> _Given entries_:

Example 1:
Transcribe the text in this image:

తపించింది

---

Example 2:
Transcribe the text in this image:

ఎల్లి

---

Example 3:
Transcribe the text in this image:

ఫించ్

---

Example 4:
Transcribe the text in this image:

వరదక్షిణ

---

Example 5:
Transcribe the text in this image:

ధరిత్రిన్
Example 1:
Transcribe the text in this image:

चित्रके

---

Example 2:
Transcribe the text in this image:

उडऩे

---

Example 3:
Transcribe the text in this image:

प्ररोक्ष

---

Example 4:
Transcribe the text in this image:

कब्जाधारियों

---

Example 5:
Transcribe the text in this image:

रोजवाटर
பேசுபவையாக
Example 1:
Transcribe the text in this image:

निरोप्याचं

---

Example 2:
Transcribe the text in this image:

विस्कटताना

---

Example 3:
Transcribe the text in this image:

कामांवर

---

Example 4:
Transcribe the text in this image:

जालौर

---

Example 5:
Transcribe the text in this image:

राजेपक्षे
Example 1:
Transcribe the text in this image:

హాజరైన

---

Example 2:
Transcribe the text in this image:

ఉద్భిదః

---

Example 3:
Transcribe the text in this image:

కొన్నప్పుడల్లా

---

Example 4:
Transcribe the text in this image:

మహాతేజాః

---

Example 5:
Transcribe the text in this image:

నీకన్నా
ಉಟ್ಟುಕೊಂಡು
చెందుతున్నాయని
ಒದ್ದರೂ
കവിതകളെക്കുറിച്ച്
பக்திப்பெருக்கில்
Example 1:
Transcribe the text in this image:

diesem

> _What to produce_: For each entry above, please make an exact copy.

> _Task solution_:
Example 1:
Transcribe the text in this image:

తపించింది

---

Example 2:
Transcribe the text in this image:

ఎల్లి

---

Example 3:
Transcribe the text in this image:

ఫించ్

---

Example 4:
Transcribe the text in this image:

వరదక్షిణ

---

Example 5:
Transcribe the text in this image:

ధరిత్రిన్
Example 1:
Transcribe the text in this image:

चित्रके

---

Example 2:
Transcribe the text in this image:

उडऩे

---

Example 3:
Transcribe the text in this image:

प्ररोक्ष

---

Example 4:
Transcribe the text in this image:

कब्जाधारियों

---

Example 5:
Transcribe the text in this image:

रोजवाटर
பேசுபவையாக
Example 1:
Transcribe the text in this image:

निरोप्याचं

---

Example 2:
Transcribe the text in this image:

विस्कटताना

---

Example 3:
Transcribe the text in this image:

कामांवर

---

Example 4:
Transcribe the text in this image:

जालौर

---

Example 5:
Transcribe the text in this image:

राजेपक्षे
Example 1:
Transcribe the text in this image:

హాజరైన

---

Example 2:
Transcribe the text in this image:

ఉద్భిదః

---

Example 3:
Transcribe the text in this image:

కొన్నప్పుడల్లా

---

Example 4:
Transcribe the text in this image:

మహాతేజాః

---

Example 5:
Transcribe the text in this image:

నీకన్నా
ಉಟ್ಟುಕೊಂಡು
చెందుతున్నాయని
ಒದ್ದರೂ
കവിതകളെക്കുറിച്ച്
பக்திப்பெருக்கில்
Example 1:
Transcribe the text in this image:

diesem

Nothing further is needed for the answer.